Uvira : l’insécurité persistante de l’AFC/M23 prolonge la fermeture des écoles

Les activités scolaires demeurent suspendues dans la ville d’Uvira et ses villages périphériques, dans la province du Sud-Kivu, en raison d’une situation sécuritaire toujours préoccupante. Cette paralysie du secteur éducatif fait suite à la récente offensive des éléments de l’AFC/M23, qui a conduit à la prise de la ville d’Uvira ainsi que de plusieurs localités environnantes.

Face à ce climat d’insécurité, de nombreux parents préfèrent faire preuve de prudence et refusent d’envoyer leurs enfants à l’école.

« La sécurité n’est toujours pas garantie. J’ai du mal à envoyer mes enfants à l’école », confie une mère rencontrée sur place. Un autre parent affirme que, jusqu’à ce vendredi, aucune école n’avait encore rouvert ses portes dans la ville.

Pourtant, au niveau national, la reprise officielle des cours était fixée au 6 janvier 2026, après les vacances des festivités de fin d’année.
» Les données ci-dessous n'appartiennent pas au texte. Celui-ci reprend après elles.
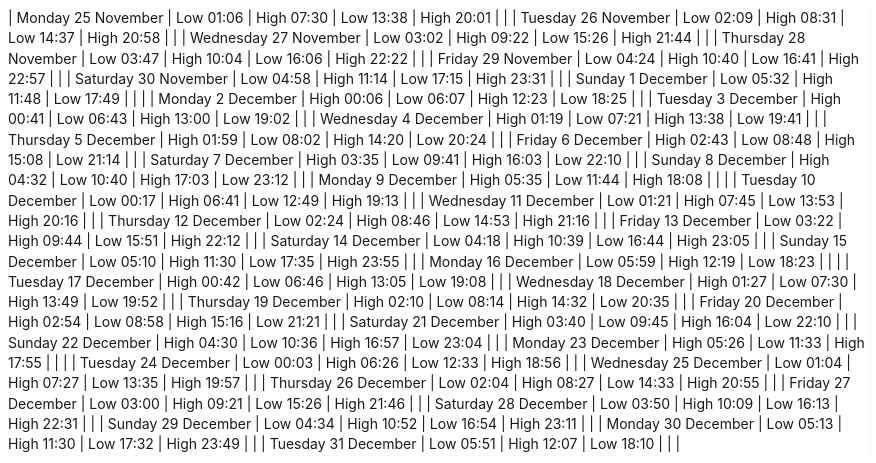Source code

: | Monday 25 November | Low 01:06 | High 07:30 | Low 13:38 | High 20:01 |  |
| Tuesday 26 November | Low 02:09 | High 08:31 | Low 14:37 | High 20:58 |  |
| Wednesday 27 November | Low 03:02 | High 09:22 | Low 15:26 | High 21:44 |  |
| Thursday 28 November | Low 03:47 | High 10:04 | Low 16:06 | High 22:22 |  |
| Friday 29 November | Low 04:24 | High 10:40 | Low 16:41 | High 22:57 |  |
| Saturday 30 November | Low 04:58 | High 11:14 | Low 17:15 | High 23:31 |  |
| Sunday 1 December | Low 05:32 | High 11:48 | Low 17:49 |  |  |
| Monday 2 December | High 00:06 | Low 06:07 | High 12:23 | Low 18:25 |  |
| Tuesday 3 December | High 00:41 | Low 06:43 | High 13:00 | Low 19:02 |  |
| Wednesday 4 December | High 01:19 | Low 07:21 | High 13:38 | Low 19:41 |  |
| Thursday 5 December | High 01:59 | Low 08:02 | High 14:20 | Low 20:24 |  |
| Friday 6 December | High 02:43 | Low 08:48 | High 15:08 | Low 21:14 |  |
| Saturday 7 December | High 03:35 | Low 09:41 | High 16:03 | Low 22:10 |  |
| Sunday 8 December | High 04:32 | Low 10:40 | High 17:03 | Low 23:12 |  |
| Monday 9 December | High 05:35 | Low 11:44 | High 18:08 |  |  |
| Tuesday 10 December | Low 00:17 | High 06:41 | Low 12:49 | High 19:13 |  |
| Wednesday 11 December | Low 01:21 | High 07:45 | Low 13:53 | High 20:16 |  |
| Thursday 12 December | Low 02:24 | High 08:46 | Low 14:53 | High 21:16 |  |
| Friday 13 December | Low 03:22 | High 09:44 | Low 15:51 | High 22:12 |  |
| Saturday 14 December | Low 04:18 | High 10:39 | Low 16:44 | High 23:05 |  |
| Sunday 15 December | Low 05:10 | High 11:30 | Low 17:35 | High 23:55 |  |
| Monday 16 December | Low 05:59 | High 12:19 | Low 18:23 |  |  |
| Tuesday 17 December | High 00:42 | Low 06:46 | High 13:05 | Low 19:08 |  |
| Wednesday 18 December | High 01:27 | Low 07:30 | High 13:49 | Low 19:52 |  |
| Thursday 19 December | High 02:10 | Low 08:14 | High 14:32 | Low 20:35 |  |
| Friday 20 December | High 02:54 | Low 08:58 | High 15:16 | Low 21:21 |  |
| Saturday 21 December | High 03:40 | Low 09:45 | High 16:04 | Low 22:10 |  |
| Sunday 22 December | High 04:30 | Low 10:36 | High 16:57 | Low 23:04 |  |
| Monday 23 December | High 05:26 | Low 11:33 | High 17:55 |  |  |
| Tuesday 24 December | Low 00:03 | High 06:26 | Low 12:33 | High 18:56 |  |
| Wednesday 25 December | Low 01:04 | High 07:27 | Low 13:35 | High 19:57 |  |
| Thursday 26 December | Low 02:04 | High 08:27 | Low 14:33 | High 20:55 |  |
| Friday 27 December | Low 03:00 | High 09:21 | Low 15:26 | High 21:46 |  |
| Saturday 28 December | Low 03:50 | High 10:09 | Low 16:13 | High 22:31 |  |
| Sunday 29 December | Low 04:34 | High 10:52 | Low 16:54 | High 23:11 |  |
| Monday 30 December | Low 05:13 | High 11:30 | Low 17:32 | High 23:49 |  |
| Tuesday 31 December | Low 05:51 | High 12:07 | Low 18:10 |  |  |

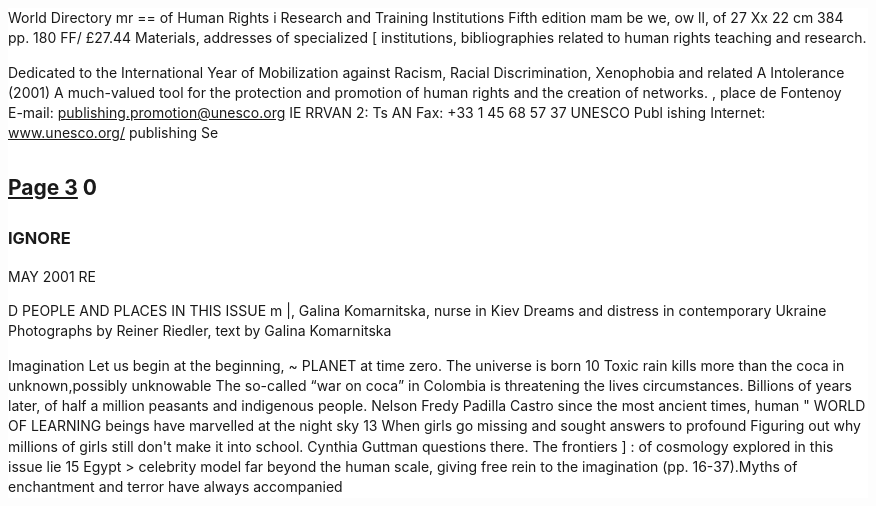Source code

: World Directory mr == 
of Human Rights i 
Research and Training 
Institutions 
Fifth edition 
mam be we, ow ll, of 
27 Xx 22 cm 
384 pp. 
180 FF/ £27.44 
Materials, addresses of specialized 
[ institutions, bibliographies related to human 
rights teaching and research. 
  
  
  
Dedicated to the International Year of 
Mobilization against Racism, Racial 
Discrimination, Xenophobia and related 
A Intolerance (2001) 
A much-valued tool for the protection 
and promotion of human rights and the 
creation of networks. 
, place de Fontenoy   
  E-mail: publishing.promotion@unesco.org 
IE    RRVAN 2: Ts AN 
Fax: +33 1 45 68 57 37 
UNESCO Publ ishing Internet: www.unesco.org/ publishing 
Se 

## [Page 3](122623eng.pdf#page=3) 0

### IGNORE

  
  
MAY 2001 RE 
  
 
D PEOPLE AND PLACES IN THIS ISSUE 
m |, Galina Komarnitska, nurse in Kiev 
Dreams and distress in contemporary Ukraine 
Photographs by Reiner Riedler, text by Galina Komarnitska 
  
Imagination 
Let us begin at the beginning, 
~ PLANET at time zero. The universe is born 
10 Toxic rain kills more than the coca in unknown,possibly unknowable 
The so-called “war on coca” in Colombia is threatening the lives circumstances. Billions of years later, 
of half a million peasants and indigenous people. Nelson Fredy Padilla Castro since the most ancient times, human 
" WORLD OF LEARNING beings have marvelled at the night sky 
13 When girls go missing and sought answers to profound 
Figuring out why millions of girls still don't make it into school. Cynthia Guttman questions there. The frontiers 
] : of cosmology explored in this issue lie 
15 Egypt > celebrity model far beyond the human scale, giving 
free rein to the imagination 
(pp. 16-37).Myths of enchantment 
and terror have always accompanied 
  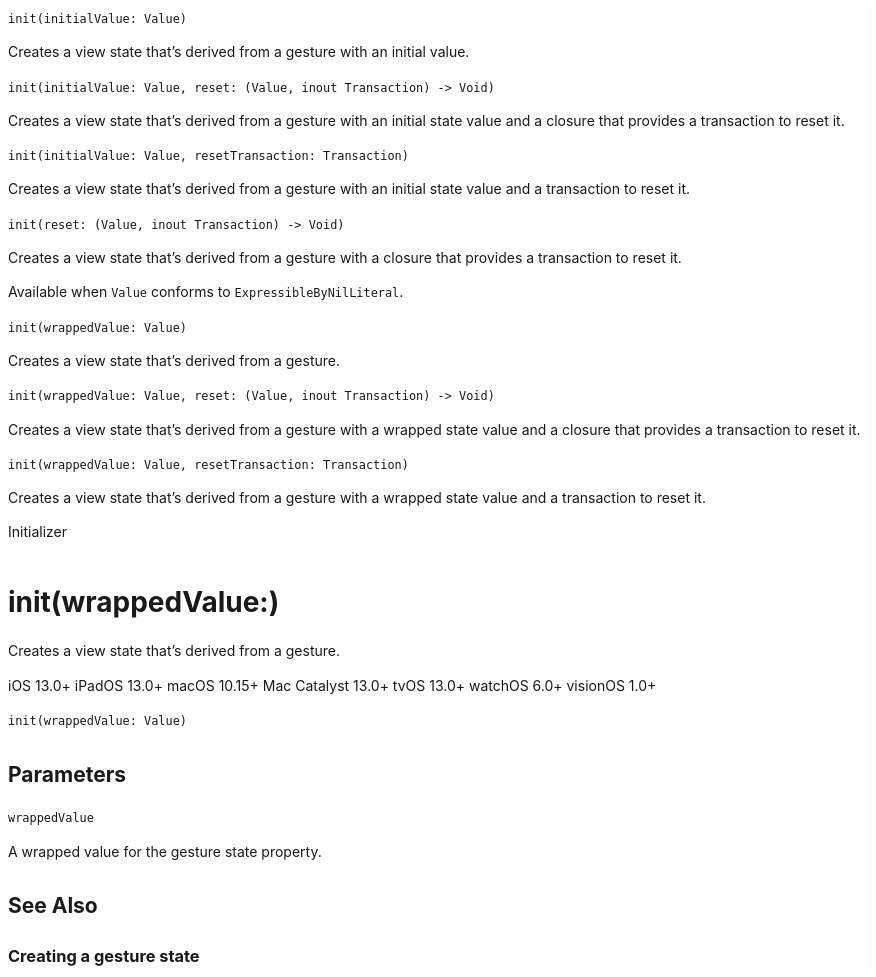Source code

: `init(initialValue: Value)`

Creates a view state that’s derived from a gesture with an initial value.

`init(initialValue: Value, reset: (Value, inout Transaction) -> Void)`

Creates a view state that’s derived from a gesture with an initial state value
and a closure that provides a transaction to reset it.

`init(initialValue: Value, resetTransaction: Transaction)`

Creates a view state that’s derived from a gesture with an initial state value
and a transaction to reset it.

`init(reset: (Value, inout Transaction) -> Void)`

Creates a view state that’s derived from a gesture with a closure that
provides a transaction to reset it.

Available when `Value` conforms to `ExpressibleByNilLiteral`.

`init(wrappedValue: Value)`

Creates a view state that’s derived from a gesture.

`init(wrappedValue: Value, reset: (Value, inout Transaction) -> Void)`

Creates a view state that’s derived from a gesture with a wrapped state value
and a closure that provides a transaction to reset it.

`init(wrappedValue: Value, resetTransaction: Transaction)`

Creates a view state that’s derived from a gesture with a wrapped state value
and a transaction to reset it.

Initializer

# init(wrappedValue:)

Creates a view state that’s derived from a gesture.

iOS 13.0+  iPadOS 13.0+  macOS 10.15+  Mac Catalyst 13.0+  tvOS 13.0+  watchOS
6.0+  visionOS 1.0+

    
    
    init(wrappedValue: Value)

##  Parameters

`wrappedValue`

    

A wrapped value for the gesture state property.

## See Also

### Creating a gesture state
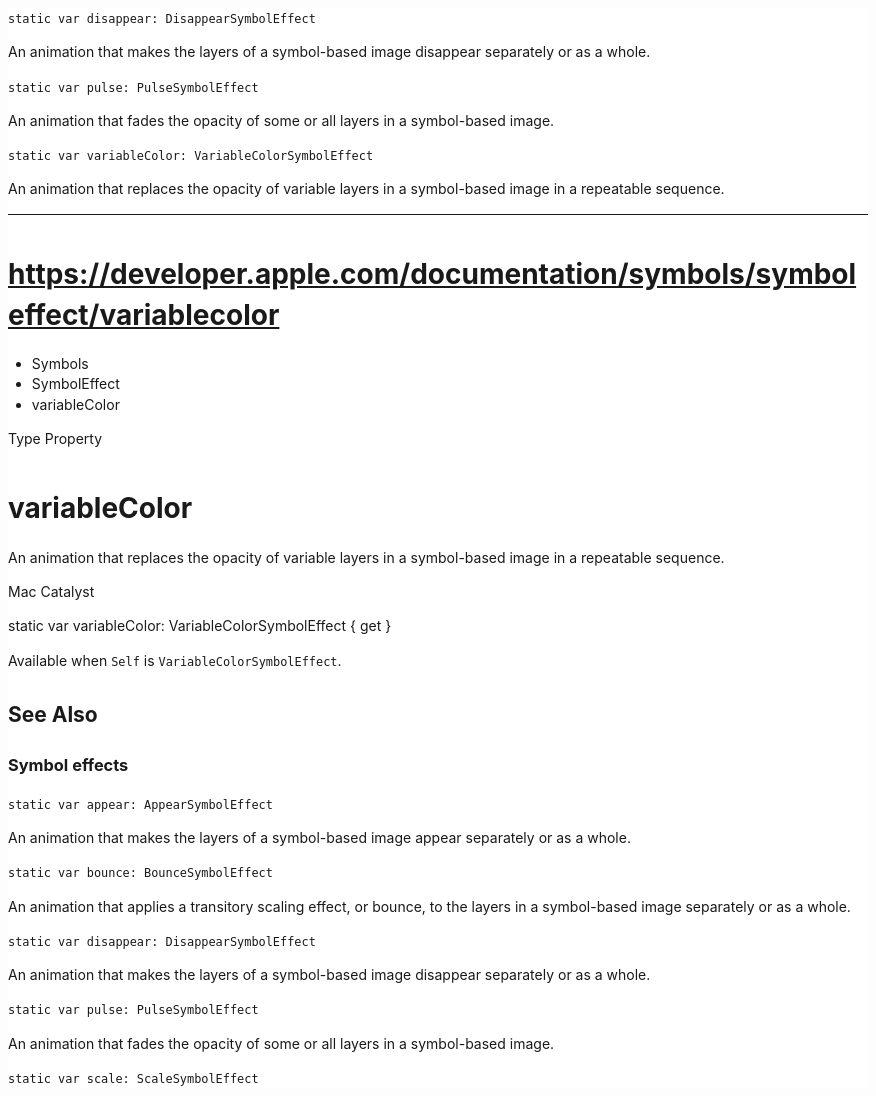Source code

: `static var disappear: DisappearSymbolEffect`

An animation that makes the layers of a symbol-based image disappear separately or as a whole.

`static var pulse: PulseSymbolEffect`

An animation that fades the opacity of some or all layers in a symbol-based image.

`static var variableColor: VariableColorSymbolEffect`

An animation that replaces the opacity of variable layers in a symbol-based image in a repeatable sequence.

---

# <https://developer.apple.com/documentation/symbols/symboleffect/variablecolor>

- Symbols
- SymbolEffect
- variableColor

Type Property

# variableColor

An animation that replaces the opacity of variable layers in a symbol-based image in a repeatable sequence.

Mac Catalyst

static var variableColor: VariableColorSymbolEffect { get }

Available when `Self` is `VariableColorSymbolEffect`.

## See Also

### Symbol effects

`static var appear: AppearSymbolEffect`

An animation that makes the layers of a symbol-based image appear separately or as a whole.

`static var bounce: BounceSymbolEffect`

An animation that applies a transitory scaling effect, or bounce, to the layers in a symbol-based image separately or as a whole.

`static var disappear: DisappearSymbolEffect`

An animation that makes the layers of a symbol-based image disappear separately or as a whole.

`static var pulse: PulseSymbolEffect`

An animation that fades the opacity of some or all layers in a symbol-based image.

`static var scale: ScaleSymbolEffect`
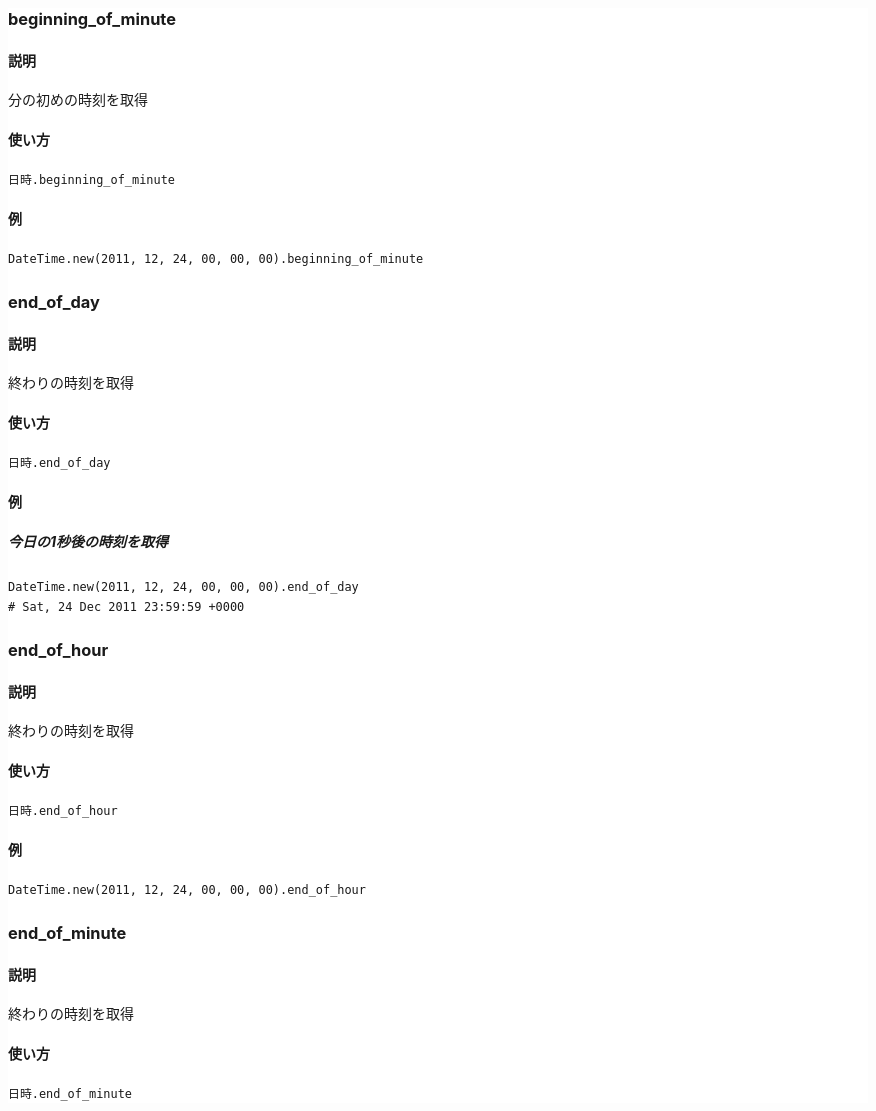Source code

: ### beginning_of_minute

#### 説明

分の初めの時刻を取得

#### 使い方

    日時.beginning_of_minute

#### 例

    DateTime.new(2011, 12, 24, 00, 00, 00).beginning_of_minute

### end_of_day

#### 説明

終わりの時刻を取得

#### 使い方

    日時.end_of_day

#### 例

##### 今日の1秒後の時刻を取得

    DateTime.new(2011, 12, 24, 00, 00, 00).end_of_day
    # Sat, 24 Dec 2011 23:59:59 +0000

### end_of_hour

#### 説明

終わりの時刻を取得

#### 使い方

    日時.end_of_hour

#### 例

    DateTime.new(2011, 12, 24, 00, 00, 00).end_of_hour

### end_of_minute

#### 説明

終わりの時刻を取得

#### 使い方

    日時.end_of_minute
À Uvira et dans son territoire, cette reprise reste conditionnée au rétablissement effectif de la sécurité.

« Nous avons lancé un appel demandant aux parents de ne pas envoyer leurs enfants à l’école tant que la paix ne sera pas revenue », indique un militant d’un mouvement citoyen actuellement en déplacement.

La crise sécuritaire a également entraîné d’importants déplacements de populations. De nombreux parents et élèves ont fui Uvira pour se réfugier au Burundi, en Tanzanie ou encore dans la province du Tanganyika. Selon une source locale, près de 70 % des enseignants auraient traversé la frontière vers le Burundi pour se mettre à l’abri.

Dans plusieurs écoles de la ville d’Uvira et de la plaine de la Ruzizi, les élèves n’ont pas pu achever la deuxième période scolaire ni passer les examens, en raison des affrontements récurrents signalés dans les villages situés le long de la route nationale numéro 5 (RN5). Cette situation compromet déjà le respect du calendrier scolaire national.

Malgré les appels répétés au retrait de l’AFC/M23 de la ville, les éléments de ce mouvement demeurent présents à Uvira et empêchent toute tentative des forces loyalistes de reprendre le contrôle de la cité, maintenant ainsi la population, et particulièrement les élèves, dans une incertitude totale.